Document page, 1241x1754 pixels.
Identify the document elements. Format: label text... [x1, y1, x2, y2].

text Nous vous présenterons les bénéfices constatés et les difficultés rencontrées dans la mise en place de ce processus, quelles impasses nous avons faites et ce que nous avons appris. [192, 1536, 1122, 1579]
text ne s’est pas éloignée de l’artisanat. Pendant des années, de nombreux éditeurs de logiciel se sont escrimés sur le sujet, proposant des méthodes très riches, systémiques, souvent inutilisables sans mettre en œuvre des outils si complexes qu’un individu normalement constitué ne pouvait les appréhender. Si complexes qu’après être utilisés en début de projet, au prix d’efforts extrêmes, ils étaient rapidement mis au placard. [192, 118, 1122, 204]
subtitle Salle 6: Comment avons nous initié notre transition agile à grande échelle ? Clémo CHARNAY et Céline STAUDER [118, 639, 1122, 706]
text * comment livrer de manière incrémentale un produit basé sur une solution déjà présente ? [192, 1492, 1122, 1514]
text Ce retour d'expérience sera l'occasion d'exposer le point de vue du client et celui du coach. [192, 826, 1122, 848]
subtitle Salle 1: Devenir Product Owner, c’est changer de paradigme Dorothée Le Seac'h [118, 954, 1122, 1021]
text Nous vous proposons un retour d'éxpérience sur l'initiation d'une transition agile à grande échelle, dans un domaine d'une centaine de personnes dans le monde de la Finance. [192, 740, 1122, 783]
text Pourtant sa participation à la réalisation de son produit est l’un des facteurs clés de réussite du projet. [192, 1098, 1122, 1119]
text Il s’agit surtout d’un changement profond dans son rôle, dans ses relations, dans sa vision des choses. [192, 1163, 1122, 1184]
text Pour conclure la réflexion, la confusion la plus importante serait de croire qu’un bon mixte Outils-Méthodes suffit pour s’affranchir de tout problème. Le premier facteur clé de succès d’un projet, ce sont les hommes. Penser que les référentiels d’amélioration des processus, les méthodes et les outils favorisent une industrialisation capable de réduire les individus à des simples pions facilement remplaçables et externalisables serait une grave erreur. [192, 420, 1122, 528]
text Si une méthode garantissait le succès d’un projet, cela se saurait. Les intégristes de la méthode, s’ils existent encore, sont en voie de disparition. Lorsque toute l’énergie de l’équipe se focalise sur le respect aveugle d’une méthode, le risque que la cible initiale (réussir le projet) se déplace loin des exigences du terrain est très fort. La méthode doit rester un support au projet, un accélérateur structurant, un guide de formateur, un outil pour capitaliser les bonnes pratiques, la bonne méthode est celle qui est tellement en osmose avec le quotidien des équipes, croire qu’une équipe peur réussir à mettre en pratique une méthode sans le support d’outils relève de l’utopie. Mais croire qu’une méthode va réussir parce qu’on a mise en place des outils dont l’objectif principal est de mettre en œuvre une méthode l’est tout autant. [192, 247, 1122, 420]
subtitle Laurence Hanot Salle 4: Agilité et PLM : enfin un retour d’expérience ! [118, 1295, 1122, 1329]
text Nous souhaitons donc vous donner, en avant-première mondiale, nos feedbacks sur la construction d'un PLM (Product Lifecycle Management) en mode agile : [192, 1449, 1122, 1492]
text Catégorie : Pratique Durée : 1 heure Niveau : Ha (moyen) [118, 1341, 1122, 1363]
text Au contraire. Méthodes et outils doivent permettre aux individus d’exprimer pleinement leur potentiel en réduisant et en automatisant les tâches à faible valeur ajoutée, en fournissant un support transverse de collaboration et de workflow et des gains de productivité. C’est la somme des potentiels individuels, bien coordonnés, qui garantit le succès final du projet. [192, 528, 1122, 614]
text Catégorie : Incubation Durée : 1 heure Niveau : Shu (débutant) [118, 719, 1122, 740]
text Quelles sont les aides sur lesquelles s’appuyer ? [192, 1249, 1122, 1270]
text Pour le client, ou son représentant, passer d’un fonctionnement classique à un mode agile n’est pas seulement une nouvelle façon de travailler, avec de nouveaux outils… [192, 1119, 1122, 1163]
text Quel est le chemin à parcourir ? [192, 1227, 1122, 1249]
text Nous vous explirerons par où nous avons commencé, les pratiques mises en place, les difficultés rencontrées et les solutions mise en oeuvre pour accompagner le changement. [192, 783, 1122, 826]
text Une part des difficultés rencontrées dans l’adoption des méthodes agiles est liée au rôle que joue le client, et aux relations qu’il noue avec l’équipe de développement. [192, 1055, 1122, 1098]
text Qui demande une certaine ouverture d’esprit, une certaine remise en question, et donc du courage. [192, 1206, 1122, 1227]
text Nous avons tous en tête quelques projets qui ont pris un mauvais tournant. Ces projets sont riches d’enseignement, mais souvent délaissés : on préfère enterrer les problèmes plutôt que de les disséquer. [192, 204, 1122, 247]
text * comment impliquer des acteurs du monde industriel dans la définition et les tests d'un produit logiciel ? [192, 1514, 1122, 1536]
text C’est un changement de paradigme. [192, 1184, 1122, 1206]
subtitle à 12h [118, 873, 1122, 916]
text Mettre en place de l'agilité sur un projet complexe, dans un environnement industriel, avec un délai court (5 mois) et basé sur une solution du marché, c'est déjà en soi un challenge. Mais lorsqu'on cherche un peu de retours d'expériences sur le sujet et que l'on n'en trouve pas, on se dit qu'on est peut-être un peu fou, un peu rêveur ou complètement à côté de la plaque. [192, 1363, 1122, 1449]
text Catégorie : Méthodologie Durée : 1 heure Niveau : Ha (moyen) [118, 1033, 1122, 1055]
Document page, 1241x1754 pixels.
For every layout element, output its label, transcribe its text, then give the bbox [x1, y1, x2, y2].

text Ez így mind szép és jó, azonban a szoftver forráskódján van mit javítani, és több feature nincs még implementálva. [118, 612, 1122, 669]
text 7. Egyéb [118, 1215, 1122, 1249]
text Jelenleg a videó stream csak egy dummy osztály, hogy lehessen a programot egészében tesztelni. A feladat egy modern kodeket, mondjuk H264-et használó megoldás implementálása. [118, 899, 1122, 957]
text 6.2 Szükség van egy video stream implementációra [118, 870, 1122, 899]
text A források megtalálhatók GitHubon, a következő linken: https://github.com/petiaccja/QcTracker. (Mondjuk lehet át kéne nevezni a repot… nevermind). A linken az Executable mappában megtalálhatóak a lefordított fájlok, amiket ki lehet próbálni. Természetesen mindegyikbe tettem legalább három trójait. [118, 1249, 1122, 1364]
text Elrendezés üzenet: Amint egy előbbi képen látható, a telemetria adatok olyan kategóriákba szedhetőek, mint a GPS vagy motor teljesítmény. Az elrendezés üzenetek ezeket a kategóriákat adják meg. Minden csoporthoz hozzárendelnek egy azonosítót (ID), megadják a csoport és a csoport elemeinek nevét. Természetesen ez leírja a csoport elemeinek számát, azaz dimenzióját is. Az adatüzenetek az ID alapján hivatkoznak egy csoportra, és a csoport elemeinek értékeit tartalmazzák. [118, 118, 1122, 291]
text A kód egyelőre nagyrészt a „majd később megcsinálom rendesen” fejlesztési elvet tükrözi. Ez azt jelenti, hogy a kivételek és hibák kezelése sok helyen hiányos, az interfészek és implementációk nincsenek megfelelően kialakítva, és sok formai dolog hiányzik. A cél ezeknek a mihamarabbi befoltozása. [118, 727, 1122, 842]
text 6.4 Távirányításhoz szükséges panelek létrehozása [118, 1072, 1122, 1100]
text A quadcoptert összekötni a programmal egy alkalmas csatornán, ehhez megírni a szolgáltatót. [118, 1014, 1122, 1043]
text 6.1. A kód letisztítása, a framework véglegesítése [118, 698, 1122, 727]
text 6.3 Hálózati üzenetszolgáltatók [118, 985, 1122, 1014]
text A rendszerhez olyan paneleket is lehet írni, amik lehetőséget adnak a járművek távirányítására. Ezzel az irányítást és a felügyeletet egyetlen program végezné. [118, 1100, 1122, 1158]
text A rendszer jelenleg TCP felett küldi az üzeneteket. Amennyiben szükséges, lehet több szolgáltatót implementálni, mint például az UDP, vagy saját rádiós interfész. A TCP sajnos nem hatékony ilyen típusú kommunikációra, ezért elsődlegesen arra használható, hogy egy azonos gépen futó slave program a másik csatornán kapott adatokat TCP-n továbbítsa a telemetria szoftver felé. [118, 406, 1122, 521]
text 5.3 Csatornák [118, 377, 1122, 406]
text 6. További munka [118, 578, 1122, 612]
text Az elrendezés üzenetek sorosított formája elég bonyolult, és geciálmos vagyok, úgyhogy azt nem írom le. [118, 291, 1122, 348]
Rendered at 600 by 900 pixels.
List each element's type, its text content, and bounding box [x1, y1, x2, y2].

============================================================

● Your goal: Copy the material above word for word, starting with its first line and going on through the line with "Identify the document".

● Reply:
Document page, 1241x1754 pixels.
Identify the document elements. Format: label text... [x1, y1, x2, y2].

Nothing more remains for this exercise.